> [TASK ITEM]:
Restate every record word for word, without the pictures.

> [ENTRIES PROVIDED]:
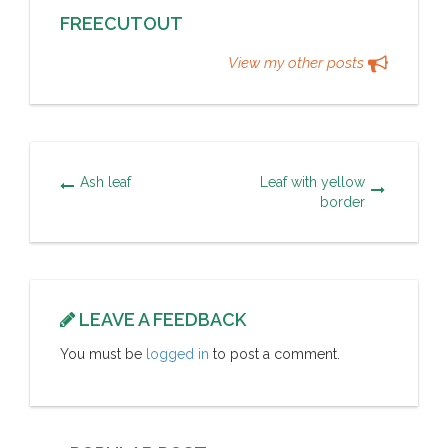
FREECUTOUT
View my other posts
Ash leaf
Leaf with yellow
border
LEAVE A FEEDBACK
You must be
logged in
to post a comment.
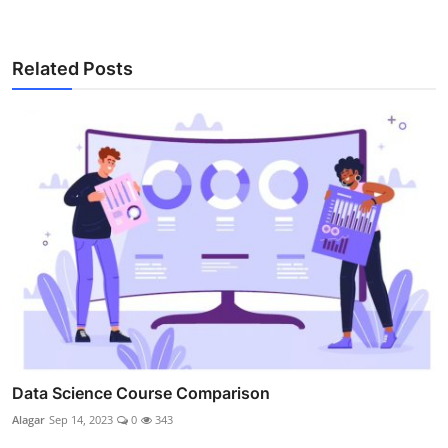
Related Posts
Data Science Course Comparison
Alagar
Sep 14, 2023
0
343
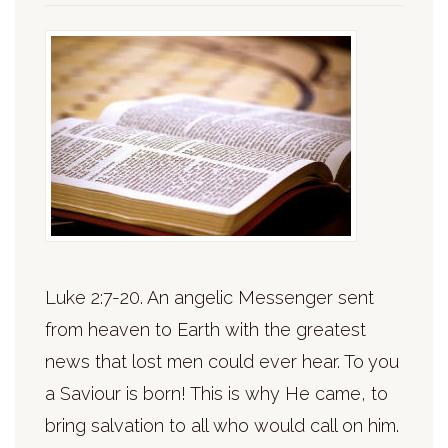
Luke 2:7-20. An angelic Messenger sent
from heaven to Earth with the greatest
news that lost men could ever hear. To you
a Saviour is born! This is why He came, to
bring salvation to all who would call on him.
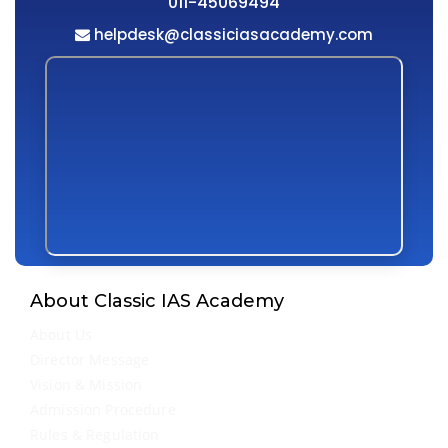
011-45069494
helpdesk@classiciasacademy.com
About Classic IAS Academy
About Us
Director Message
Vision & Mission
Admission Procedure
Rules & Regulation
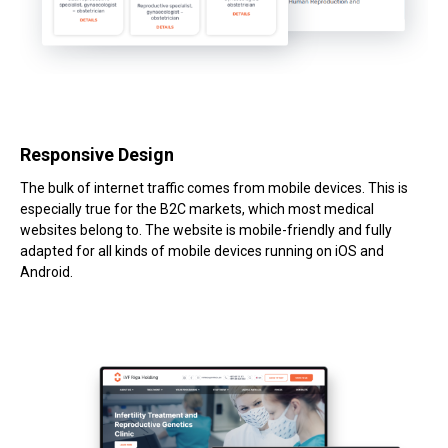
Responsive Design
The bulk of internet traffic comes from mobile devices. This is
especially true for the B2C markets, which most medical
websites belong to. The website is mobile-friendly and fully
adapted for all kinds of mobile devices running on iOS and
Android.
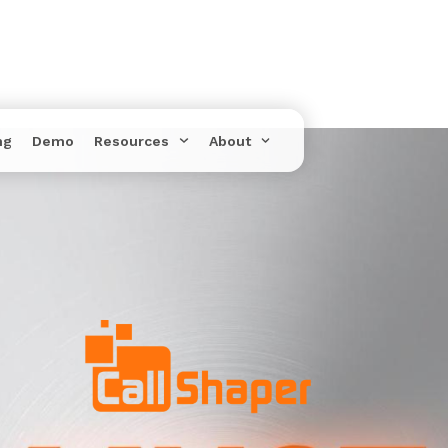
ng
Demo
Resources
About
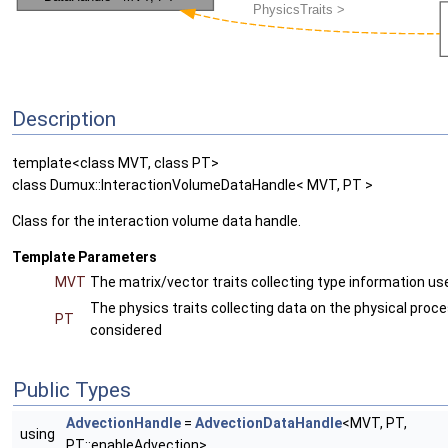
Description
template<class MVT, class PT>
class Dumux::InteractionVolumeDataHandle< MVT, PT >
Class for the interaction volume data handle.
Template Parameters
MVT
The matrix/vector traits collecting type information use
The physics traits collecting data on the physical proc
PT
considered
Public Types
AdvectionHandle
=
AdvectionDataHandle
<MVT, PT,
using
PT::enableAdvection>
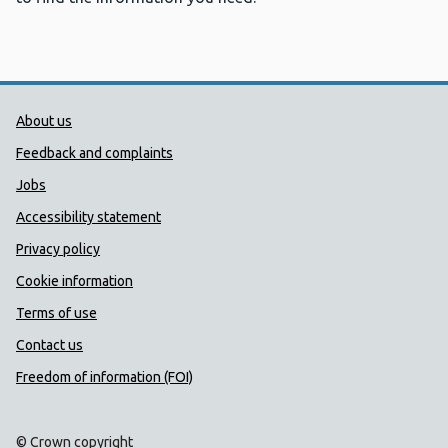
Public Health Wales Support links
About us
Feedback and complaints
Jobs
Accessibility statement
Privacy policy
Cookie information
Terms of use
Contact us
Freedom of information (FOI)
© Crown copyright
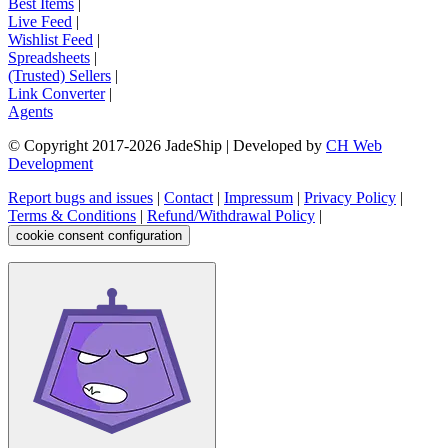
Best Items
|
Live Feed
|
Wishlist Feed
|
Spreadsheets
|
(Trusted) Sellers
|
Link Converter
|
Agents
© Copyright 2017-
2026
JadeShip
| Developed by
CH Web
Development
Report bugs and issues
|
Contact
|
Impressum
|
Privacy Policy
|
Terms & Conditions
|
Refund/Withdrawal Policy
|
cookie consent configuration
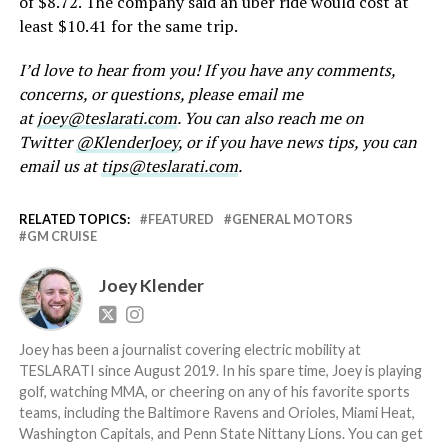
of $8.72. The company said an uber ride would cost at
least $10.41 for the same trip.
I’d love to hear from you! If you have any comments,
concerns, or questions, please email me
at
joey@teslarati.com
. You can also reach me on
Twitter
@KlenderJoey
, or if you have news tips, you can
email us at
tips@teslarati.com
.
RELATED TOPICS:
FEATURED
GENERAL MOTORS
GM CRUISE
Joey Klender
Joey has been a journalist covering electric mobility at
TESLARATI since August 2019. In his spare time, Joey is playing
golf, watching MMA, or cheering on any of his favorite sports
teams, including the Baltimore Ravens and Orioles, Miami Heat,
Washington Capitals, and Penn State Nittany Lions. You can get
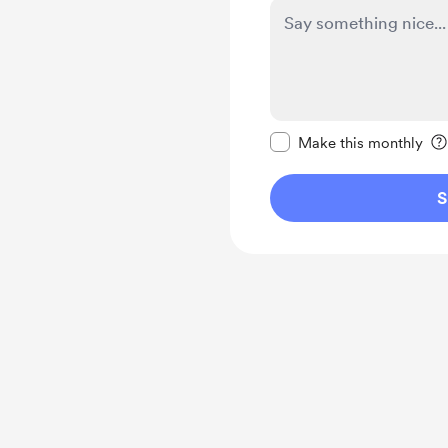
Make this message pr
Make this monthly
S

> [SOLUTION TO THE EXERCISE]:
FREECUTOUT
View my other posts
Ash leaf
Leaf with yellow
border
LEAVE A FEEDBACK
You must be
logged in
to post a comment.
Related Posts
Data Science Course Comparison
Alagar
Sep 14, 2023
0
343
Luke 2:7-20. An angelic Messenger sent
from heaven to Earth with the greatest
news that lost men could ever hear. To you
a Saviour is born! This is why He came, to
bring salvation to all who would call on him.
011-45069494
helpdesk@classiciasacademy.com
About Classic IAS Academy
About Us
Director Message
Vision & Mission
Admission Procedure
Rules & Regulation
Responsive Design
The bulk of internet traffic comes from mobile devices. This is
especially true for the B2C markets, which most medical
websites belong to. The website is mobile-friendly and fully
adapted for all kinds of mobile devices running on iOS and
Android.
ng
Demo
Resources
About
Description
template<class MVT, class PT>
class Dumux::InteractionVolumeDataHandle< MVT, PT >
Class for the interaction volume data handle.
Template Parameters
MVT
The matrix/vector traits collecting type information use
The physics traits collecting data on the physical proc
PT
considered
Public Types
AdvectionHandle
=
AdvectionDataHandle
<MVT, PT,
using
PT::enableAdvection>
Public Health Wales Support links
About us
Feedback and complaints
Jobs
Accessibility statement
Privacy policy
Cookie information
Terms of use
Contact us
Freedom of information (FOI)
© Crown copyright
Best Items
|
Live Feed
|
Wishlist Feed
|
Spreadsheets
|
(Trusted) Sellers
|
Link Converter
|
Agents
© Copyright 2017-
2026
JadeShip
| Developed by
CH Web
Development
Report bugs and issues
|
Contact
|
Impressum
|
Privacy Policy
|
Terms & Conditions
|
Refund/Withdrawal Policy
|
cookie consent configuration
of $8.72. The company said an uber ride would cost at
least $10.41 for the same trip.
I’d love to hear from you! If you have any comments,
concerns, or questions, please email me
at
joey@teslarati.com
. You can also reach me on
Twitter
@KlenderJoey
, or if you have news tips, you can
email us at
tips@teslarati.com
.
RELATED TOPICS:
FEATURED
GENERAL MOTORS
GM CRUISE
Joey Klender
Joey has been a journalist covering electric mobility at
TESLARATI since August 2019. In his spare time, Joey is playing
golf, watching MMA, or cheering on any of his favorite sports
teams, including the Baltimore Ravens and Orioles, Miami Heat,
Washington Capitals, and Penn State Nittany Lions. You can get
Make this message pr
Make this monthly
S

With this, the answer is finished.